If you have debt beyond manageable ones such as your home loan and vehicle repayments, your primary focus should be on repaying that costly debt, but setting aside a small amount for lesser emergencies can prevent you from borrowing more for some eventualities, while you are trying to pay your debt down.


Where should you save?

1. Immediately accessible accounts

Emergency savings should be available in an emergency. If you need to pay the excess on your insurance or to pay for repairs to your vehicle, you want to be able to access that money immediately.

For this reason, saving your emergency fund money in a bank savings account or money market bank account is wise, as you have immediate access to the money. A money market unit trust fund may also be used if you can wait for the 24 to 48 hours it may take to get your money.

However, bank savings and money market accounts often do not earn enough interest to keep pace with inflation, especially if your savings are above the tax exemptions. Remember that you are entitled to earn R23 800 in interest each year tax free if you are under the age of 65, but this limit applies to the total amount of interest you earn across all your investments. 

If you are over the age of 65, you can earn R34 500 in interest each year.


2. Longer-term access

If you will have access to sufficient credit on a credit card in a financial emergency, you may be able to invest your emergency savings in a notice deposit account with a slightly better interest rate, because you would be able to give notice and pay off the credit card within the interest-free period.

Retrenchment is likely to be one of your most expensive emergencies. If you are employed, you will get notice, notice pay and severance pay. If you are self-employed or a contractor, consider what cashflow you would have if you were unable to trade or service your clients, and if you are entitled to any notice on your contracts.

If you are entitled to notice and severance pay, it means you could save a smaller portion of your emergency savings in a bank account or money market fund and the balance that you would require for this kind of emergency in an account on which you can give longer notice, depending on how much severance pay you expect you could get.

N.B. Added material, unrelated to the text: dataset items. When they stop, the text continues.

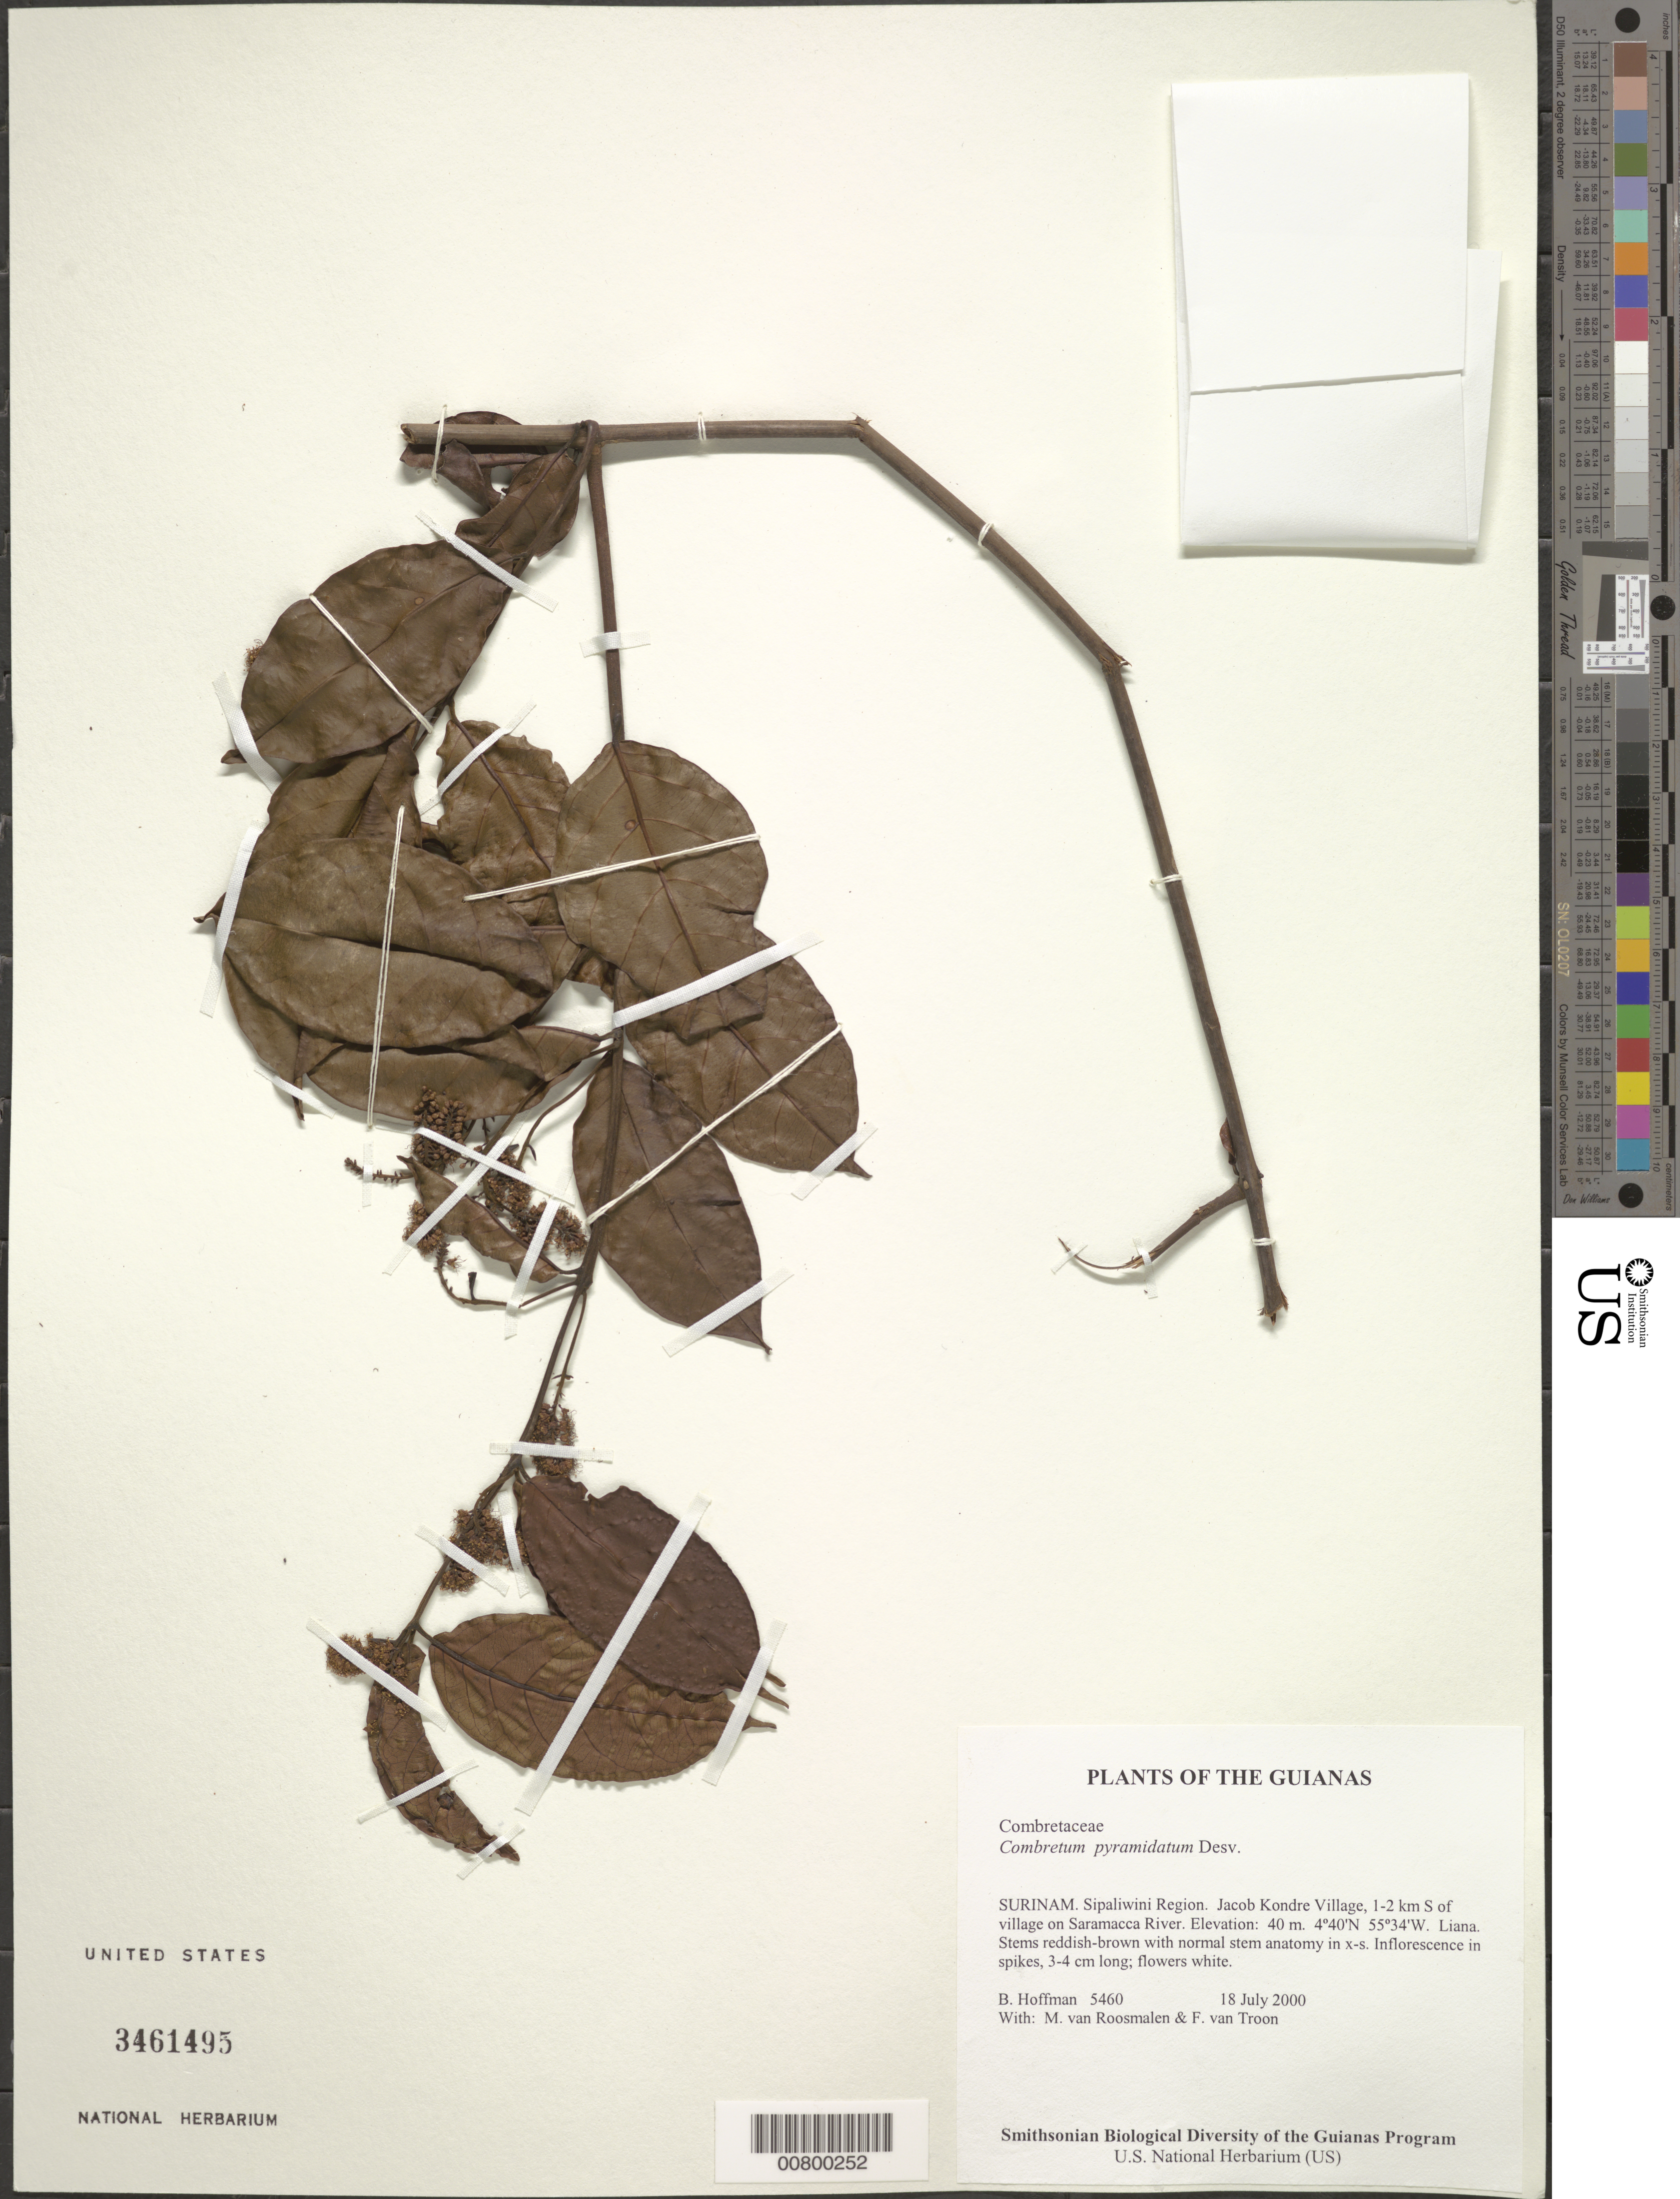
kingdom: Plantae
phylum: Tracheophyta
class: Magnoliopsida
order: Myrtales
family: Combretaceae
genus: Combretum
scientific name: Combretum pyramidatum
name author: Desv.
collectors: B. Hoffman, M. Roosmalen & F. Van Troon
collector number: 5460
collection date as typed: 18 July 2000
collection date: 2000-07-18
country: Suriname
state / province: Sipaliwini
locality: Jacob Kondre Village, 1-2 km S of village on Saramacca River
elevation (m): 40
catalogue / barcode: US 3461495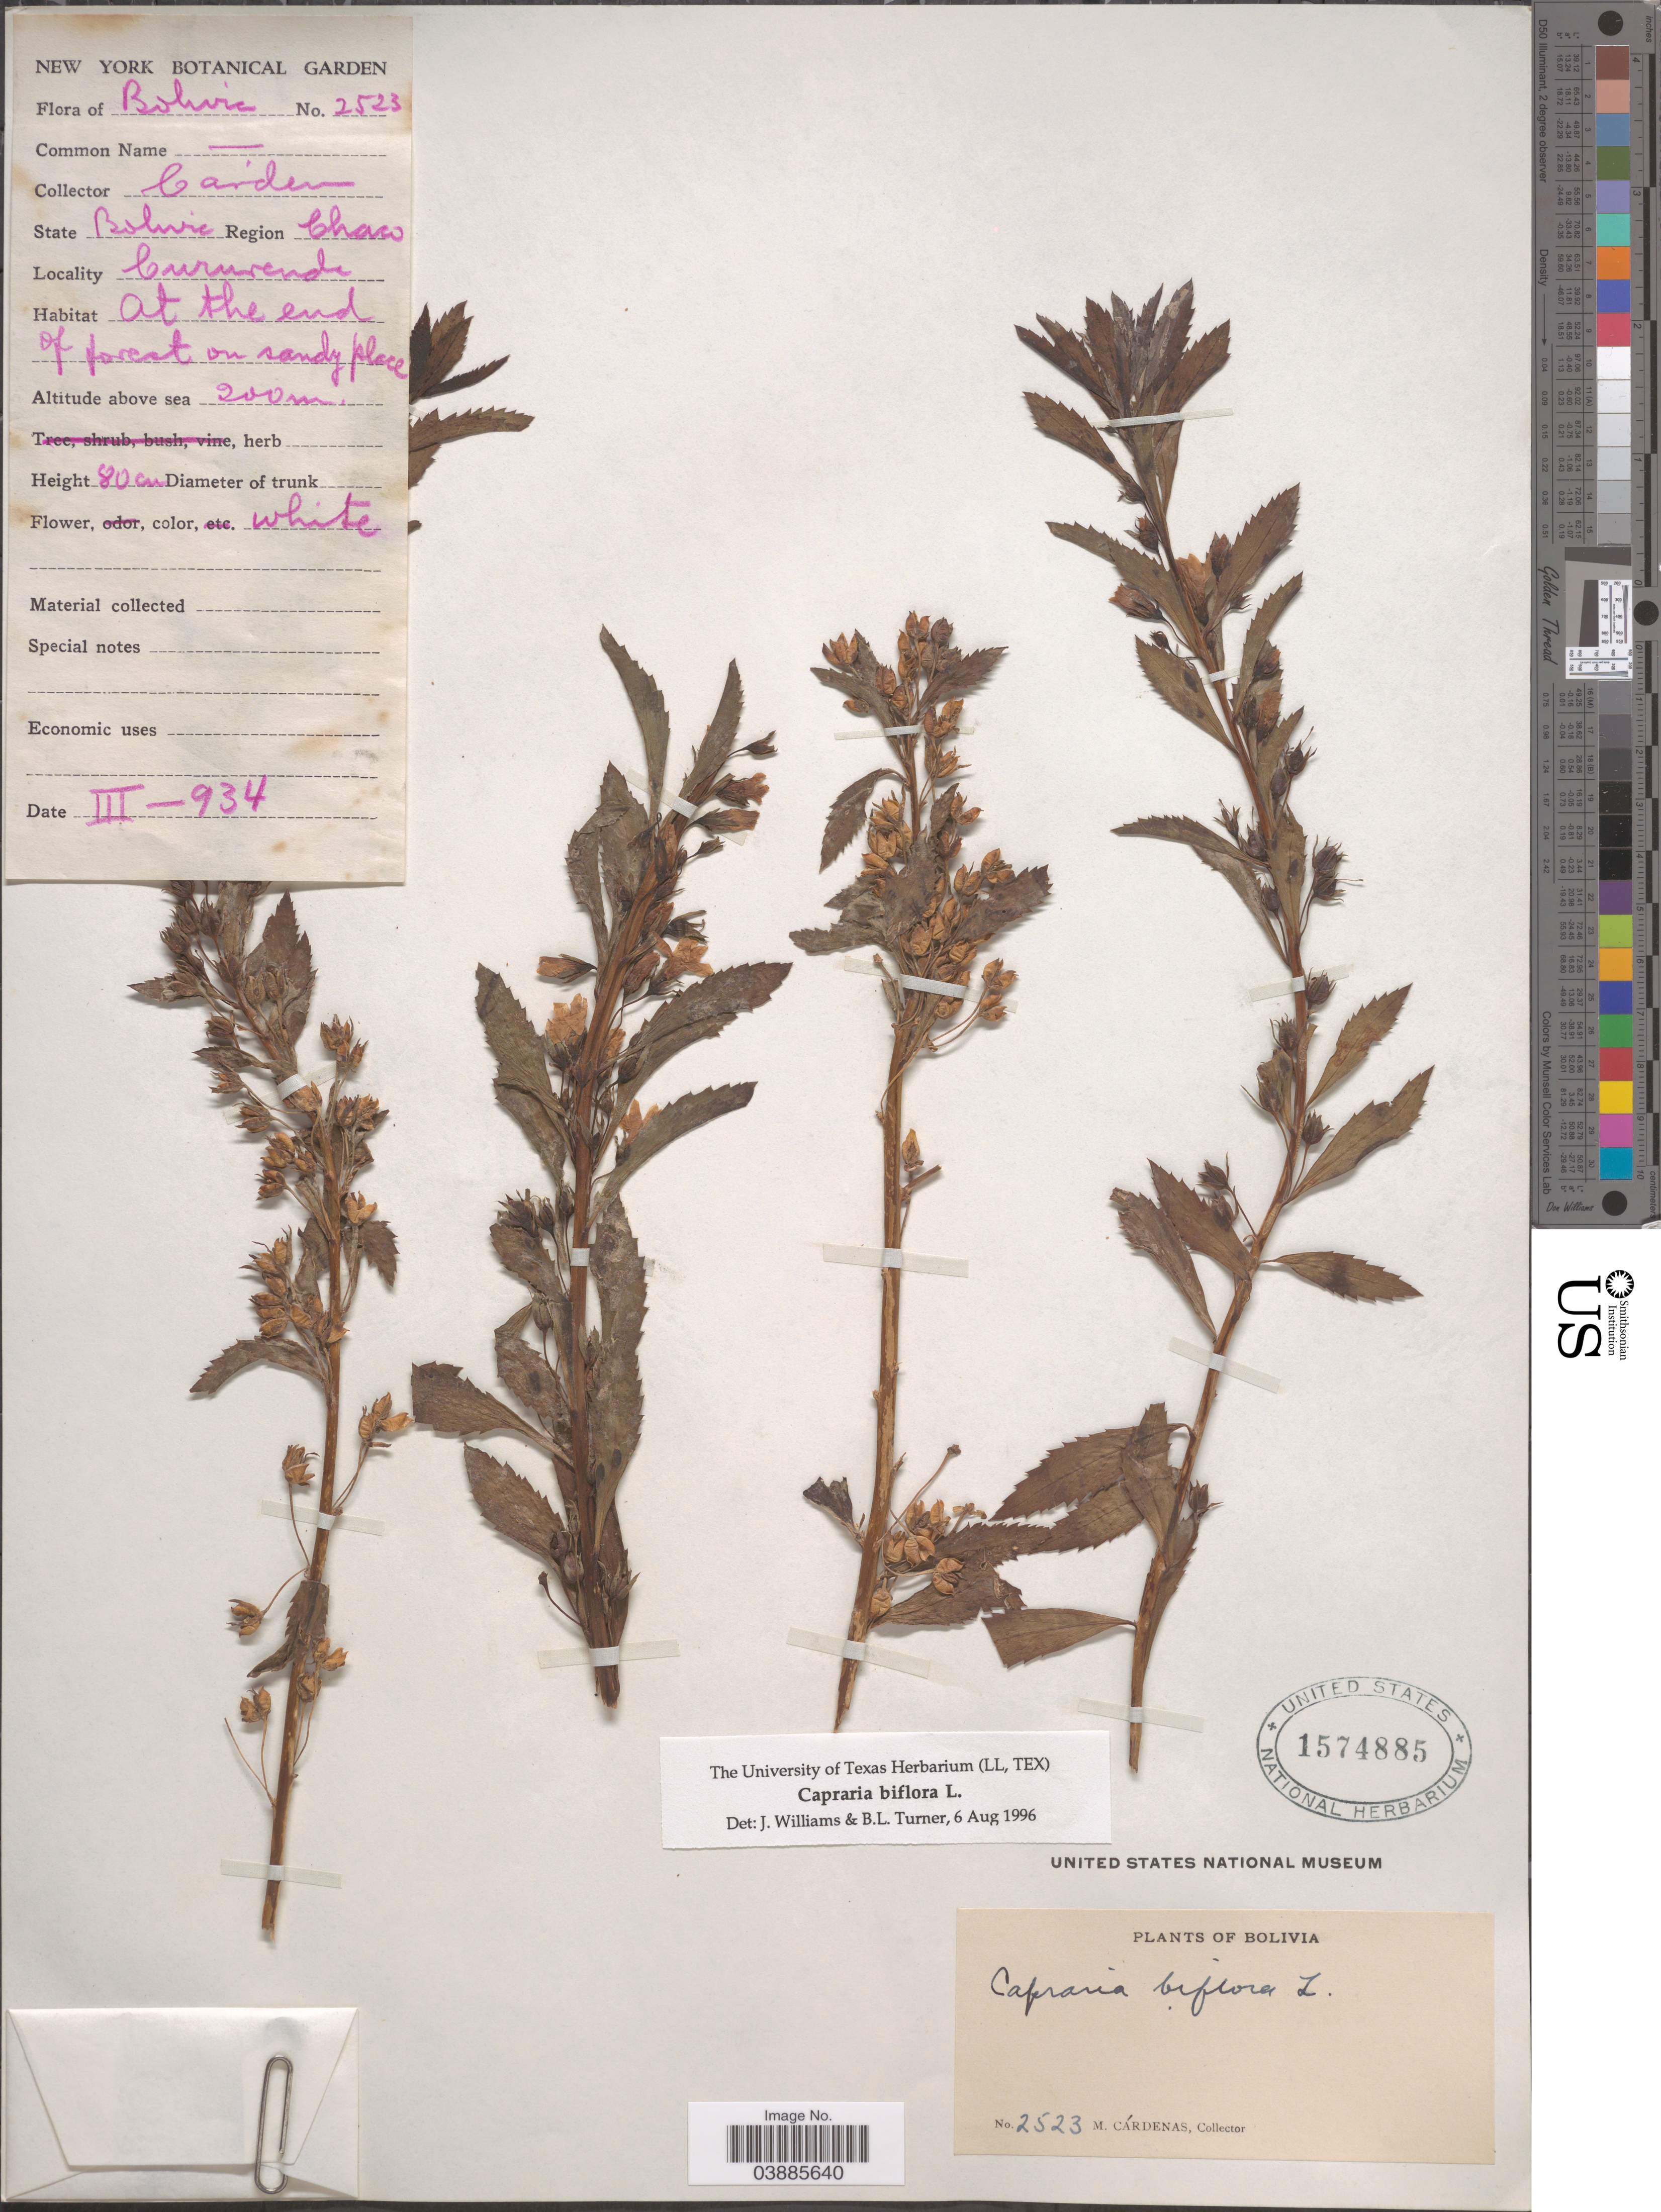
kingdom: Plantae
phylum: Tracheophyta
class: Magnoliopsida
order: Lamiales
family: Scrophulariaceae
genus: Capraria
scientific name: Capraria biflora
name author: L.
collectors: M. Cárdenas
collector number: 2523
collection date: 1934-03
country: Bolivia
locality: State Bolivia. Region Chaco. Cururenda.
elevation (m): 200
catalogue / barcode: US 1574885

By law, you must be paid one week for every completed year of service.


3. Your home loan

If you have a home loan that offers you access to money you have paid in over and above your required monthly repayments – a flexi or access bond - this may be a good option for some of your emergency savings. While the additional money is invested in your home loan, it will save you interest.

However, make sure you understand your home loan providers’ rules around accessing that money – there may be conditions and limits on how much you can draw out.


4. Income unit trust fund

If a home loan is not an option, you can also consider an income unit trust fund (short-term interest bearing fund) or a multi-asset income fund as an option for some of your emergency fund savings.

An income fund can invest in fixed interest instruments with longer terms to maturity than a money market fund. It can therefore deliver a better return, but you will also take a little more investment risk than you do in a money market fund. You can access your money within 48 hours, but the recommended investment term – the period for which you need to remain invested to earn a reasonable return - may be between one and two years.

A multi-asset income fund is allowed to invest up to 10% in shares and 25% in listed property. This makes your potential for returns higher, but also increases your investment risk and with that, the risk that your investment may be slightly down when your emergency arises and you need the money.

Your money in a unit trust fund is accessible within 48 hours, but the recommended investment terms on these funds varies between one and three years.